» **Reading passage**:
Oligosaccharides, composed largely of the simpler elements carbon, oxygen and hydrogen, lend enormous complexity to biological molecules. The formation of sugars and their addition to lipids and proteins requires the regulated activity of specific enzymes. Due to the combinatorial possibilities of carbohydrate modifications of proteins, glycosylation adds a manifold complexity to the functional information in the genome. Oligosaccharide synthesis and protein glycosylation is evolutionarily old, existing in prokaryotes as wells as in eukaryotes. Glycoprotein oligosaccharide composition has typically been studied using metabolic labeling, lectins, and enzymatic removal of specific saccharides.

» **About this task**: Reproduce the entire passage on oligosaccharides and protein glycosylation word for word.

Items stored from a collection
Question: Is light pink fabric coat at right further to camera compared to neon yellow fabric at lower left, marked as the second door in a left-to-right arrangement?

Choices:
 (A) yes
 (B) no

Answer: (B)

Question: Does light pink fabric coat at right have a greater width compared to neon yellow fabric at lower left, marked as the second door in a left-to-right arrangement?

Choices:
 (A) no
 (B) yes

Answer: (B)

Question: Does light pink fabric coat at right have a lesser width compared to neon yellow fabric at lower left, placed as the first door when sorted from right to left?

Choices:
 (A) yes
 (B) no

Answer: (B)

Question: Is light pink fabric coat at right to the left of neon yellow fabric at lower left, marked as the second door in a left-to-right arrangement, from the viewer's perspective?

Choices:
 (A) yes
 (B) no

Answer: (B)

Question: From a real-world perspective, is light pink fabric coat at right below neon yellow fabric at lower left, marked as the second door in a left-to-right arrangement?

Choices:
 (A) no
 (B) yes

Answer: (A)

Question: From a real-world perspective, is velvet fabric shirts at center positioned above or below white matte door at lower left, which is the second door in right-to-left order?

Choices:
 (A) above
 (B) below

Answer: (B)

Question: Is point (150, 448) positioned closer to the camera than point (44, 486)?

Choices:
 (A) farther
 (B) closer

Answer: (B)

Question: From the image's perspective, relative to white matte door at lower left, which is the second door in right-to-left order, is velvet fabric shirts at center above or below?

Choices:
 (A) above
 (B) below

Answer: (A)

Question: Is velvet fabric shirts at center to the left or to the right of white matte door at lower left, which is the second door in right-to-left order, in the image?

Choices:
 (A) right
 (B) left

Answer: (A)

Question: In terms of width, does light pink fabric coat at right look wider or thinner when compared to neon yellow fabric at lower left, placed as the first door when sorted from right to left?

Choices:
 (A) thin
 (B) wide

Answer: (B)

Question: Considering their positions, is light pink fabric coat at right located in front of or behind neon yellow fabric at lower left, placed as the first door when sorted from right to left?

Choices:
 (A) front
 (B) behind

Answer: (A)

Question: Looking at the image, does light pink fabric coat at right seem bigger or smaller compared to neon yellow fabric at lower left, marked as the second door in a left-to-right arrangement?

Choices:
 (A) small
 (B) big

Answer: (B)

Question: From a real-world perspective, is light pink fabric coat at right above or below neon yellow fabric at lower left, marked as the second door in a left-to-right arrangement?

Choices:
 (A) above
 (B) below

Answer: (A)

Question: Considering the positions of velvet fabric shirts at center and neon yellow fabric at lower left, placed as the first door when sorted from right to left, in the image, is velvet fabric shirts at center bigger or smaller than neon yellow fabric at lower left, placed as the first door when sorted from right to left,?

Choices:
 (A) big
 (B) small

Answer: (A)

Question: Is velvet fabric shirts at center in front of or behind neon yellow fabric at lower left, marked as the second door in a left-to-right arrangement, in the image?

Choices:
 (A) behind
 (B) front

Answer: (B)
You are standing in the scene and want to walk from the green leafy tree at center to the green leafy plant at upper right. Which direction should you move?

» **Output of the exercise**:
Oligosaccharides, composed largely of the simpler elements carbon, oxygen and hydrogen, lend enormous complexity to biological molecules. The formation of sugars and their addition to lipids and proteins requires the regulated activity of specific enzymes. Due to the combinatorial possibilities of carbohydrate modifications of proteins, glycosylation adds a manifold complexity to the functional information in the genome. Oligosaccharide synthesis and protein glycosylation is evolutionarily old, existing in prokaryotes as wells as in eukaryotes. Glycoprotein oligosaccharide composition has typically been studied using metabolic labeling, lectins, and enzymatic removal of specific saccharides.